▶ **What this task involves**
Copy every line of the data below, keeping each character, space, and line break unchanged.

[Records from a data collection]
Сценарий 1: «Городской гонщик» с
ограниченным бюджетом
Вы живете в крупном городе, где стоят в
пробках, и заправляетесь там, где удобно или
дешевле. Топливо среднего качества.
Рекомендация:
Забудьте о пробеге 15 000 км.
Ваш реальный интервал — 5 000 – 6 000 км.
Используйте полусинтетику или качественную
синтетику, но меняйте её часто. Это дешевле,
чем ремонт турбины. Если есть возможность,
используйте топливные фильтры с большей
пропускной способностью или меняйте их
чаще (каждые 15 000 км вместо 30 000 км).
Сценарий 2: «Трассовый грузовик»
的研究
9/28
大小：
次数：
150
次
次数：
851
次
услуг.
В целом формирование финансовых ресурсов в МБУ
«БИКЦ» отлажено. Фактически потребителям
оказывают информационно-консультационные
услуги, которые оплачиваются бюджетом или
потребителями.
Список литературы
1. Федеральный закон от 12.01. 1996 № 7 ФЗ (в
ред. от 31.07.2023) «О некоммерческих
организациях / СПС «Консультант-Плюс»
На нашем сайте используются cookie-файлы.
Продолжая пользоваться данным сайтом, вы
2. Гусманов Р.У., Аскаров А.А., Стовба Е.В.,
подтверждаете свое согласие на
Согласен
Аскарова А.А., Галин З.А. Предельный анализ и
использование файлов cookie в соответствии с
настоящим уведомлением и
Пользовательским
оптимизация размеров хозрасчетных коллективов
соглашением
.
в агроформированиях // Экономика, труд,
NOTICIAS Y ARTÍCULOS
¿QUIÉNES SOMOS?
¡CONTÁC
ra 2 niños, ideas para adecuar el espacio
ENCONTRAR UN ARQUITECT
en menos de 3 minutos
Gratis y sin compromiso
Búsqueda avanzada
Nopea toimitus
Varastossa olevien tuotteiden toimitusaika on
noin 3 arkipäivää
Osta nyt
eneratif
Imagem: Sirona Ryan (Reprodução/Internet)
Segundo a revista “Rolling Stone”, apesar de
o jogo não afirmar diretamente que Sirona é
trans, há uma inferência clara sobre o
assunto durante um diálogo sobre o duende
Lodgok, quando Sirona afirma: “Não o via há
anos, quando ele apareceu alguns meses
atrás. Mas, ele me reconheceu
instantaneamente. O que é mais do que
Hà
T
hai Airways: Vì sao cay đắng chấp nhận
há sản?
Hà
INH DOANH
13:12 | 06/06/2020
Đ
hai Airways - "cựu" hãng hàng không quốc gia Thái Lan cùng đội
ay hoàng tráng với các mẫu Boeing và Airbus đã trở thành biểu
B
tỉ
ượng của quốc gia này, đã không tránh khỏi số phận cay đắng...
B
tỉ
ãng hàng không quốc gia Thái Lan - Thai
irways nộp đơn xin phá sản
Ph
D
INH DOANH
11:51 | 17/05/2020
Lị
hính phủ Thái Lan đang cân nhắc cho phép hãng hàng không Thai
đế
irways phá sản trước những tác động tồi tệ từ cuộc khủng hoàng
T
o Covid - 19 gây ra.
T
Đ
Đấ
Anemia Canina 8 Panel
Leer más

▶ **The completed task**
Сценарий 1: «Городской гонщик» с
ограниченным бюджетом
Вы живете в крупном городе, где стоят в
пробках, и заправляетесь там, где удобно или
дешевле. Топливо среднего качества.
Рекомендация:
Забудьте о пробеге 15 000 км.
Ваш реальный интервал — 5 000 – 6 000 км.
Используйте полусинтетику или качественную
синтетику, но меняйте её часто. Это дешевле,
чем ремонт турбины. Если есть возможность,
используйте топливные фильтры с большей
пропускной способностью или меняйте их
чаще (каждые 15 000 км вместо 30 000 км).
Сценарий 2: «Трассовый грузовик»
的研究
9/28
大小：
次数：
150
次
次数：
851
次
услуг.
В целом формирование финансовых ресурсов в МБУ
«БИКЦ» отлажено. Фактически потребителям
оказывают информационно-консультационные
услуги, которые оплачиваются бюджетом или
потребителями.
Список литературы
1. Федеральный закон от 12.01. 1996 № 7 ФЗ (в
ред. от 31.07.2023) «О некоммерческих
организациях / СПС «Консультант-Плюс»
На нашем сайте используются cookie-файлы.
Продолжая пользоваться данным сайтом, вы
2. Гусманов Р.У., Аскаров А.А., Стовба Е.В.,
подтверждаете свое согласие на
Согласен
Аскарова А.А., Галин З.А. Предельный анализ и
использование файлов cookie в соответствии с
настоящим уведомлением и
Пользовательским
оптимизация размеров хозрасчетных коллективов
соглашением
.
в агроформированиях // Экономика, труд,
NOTICIAS Y ARTÍCULOS
¿QUIÉNES SOMOS?
¡CONTÁC
ra 2 niños, ideas para adecuar el espacio
ENCONTRAR UN ARQUITECT
en menos de 3 minutos
Gratis y sin compromiso
Búsqueda avanzada
Nopea toimitus
Varastossa olevien tuotteiden toimitusaika on
noin 3 arkipäivää
Osta nyt
eneratif
Imagem: Sirona Ryan (Reprodução/Internet)
Segundo a revista “Rolling Stone”, apesar de
o jogo não afirmar diretamente que Sirona é
trans, há uma inferência clara sobre o
assunto durante um diálogo sobre o duende
Lodgok, quando Sirona afirma: “Não o via há
anos, quando ele apareceu alguns meses
atrás. Mas, ele me reconheceu
instantaneamente. O que é mais do que
Hà
T
hai Airways: Vì sao cay đắng chấp nhận
há sản?
Hà
INH DOANH
13:12 | 06/06/2020
Đ
hai Airways - "cựu" hãng hàng không quốc gia Thái Lan cùng đội
ay hoàng tráng với các mẫu Boeing và Airbus đã trở thành biểu
B
tỉ
ượng của quốc gia này, đã không tránh khỏi số phận cay đắng...
B
tỉ
ãng hàng không quốc gia Thái Lan - Thai
irways nộp đơn xin phá sản
Ph
D
INH DOANH
11:51 | 17/05/2020
Lị
hính phủ Thái Lan đang cân nhắc cho phép hãng hàng không Thai
đế
irways phá sản trước những tác động tồi tệ từ cuộc khủng hoàng
T
o Covid - 19 gây ra.
T
Đ
Đấ
Anemia Canina 8 Panel
Leer más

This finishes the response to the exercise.